[Supplied passage Boundary: Start]

Horses on Parade: V
John Wilkinson Third
Presbyterian Church September 11, 2005
Exodus 14:19-31
Well, here we are. Welcome, and welcome back if you’ve
been away for a while. Here we are, and there is so much to
say. First of all, welcome to those who may be visiting with
us this morning. We are glad that you are here, and we hope
that you will return. If, perhaps, you are looking for a new
church home, we would encourage you to explore this community
of faith. Get to know us. Today, by the way, is an especially
good day to get to know us. It is Rally Day. Our festivities
continue following worship this morning. Please follow the ministers
and the choir out the East Avenue doors to the front lawn. There
you will find lunch – hot dogs and good things to go with
them. You will also find a ton of literature about life at Third
Church – program information, volunteer opportunities,
course schedules for members and visitors alike. Bob Eames will
offer a church tour at approximately 11:45, meeting under the
Meigs Street balcony.
A very special word of thanks to Roxanne Boyer and the Congregational
Fellowship Committee for their hard work on Rally Day, and to
Janet Jones-Brower for pulling together the information fair,
and our sextons for their cheerfulness and diligence.

[Supplied passage Boundary: End]
[Data excerpt Boundary: Start]

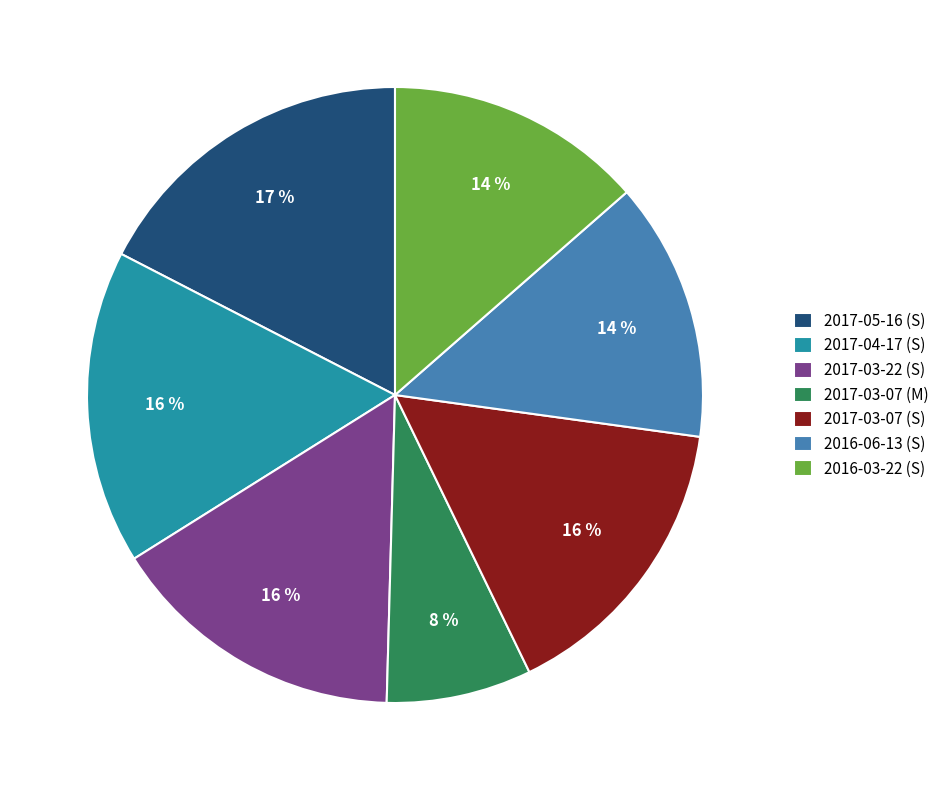

Which category has the smallest portion of the pie?

2017-03-07 (M)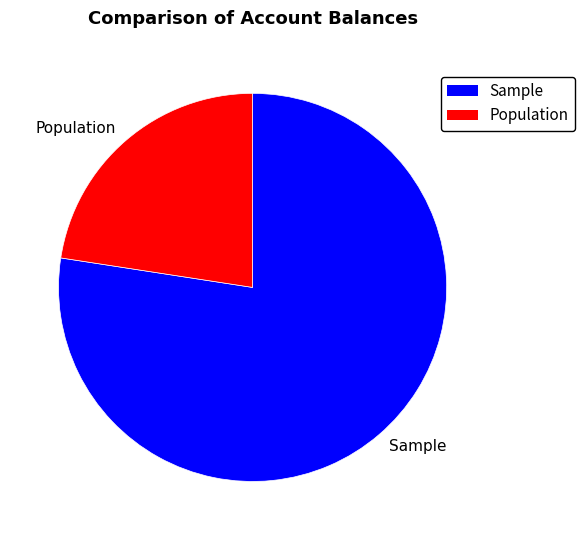

Is there any slice that represents more than half of the pie?

Yes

[Data excerpt Boundary: End]

Assigned task 1: Repeat part of the Rally Day welcome word for word. Begin at the words "A very special" and stop after "cheerfulness and diligence.".
Assigned task 2: Name every person whose full name appears in the Rally Day welcome, including its heading.
The lines placed after the Rally Day welcome were taken from a different source.

Solution 1:
A very special word of thanks to Roxanne Boyer and the Congregational
Fellowship Committee for their hard work on Rally Day, and to
Janet Jones-Brower for pulling together the information fair,
and our sextons for their cheerfulness and diligence.

Solution 2:
John Wilkinson
Bob Eames
Roxanne Boyer
Janet Jones-Brower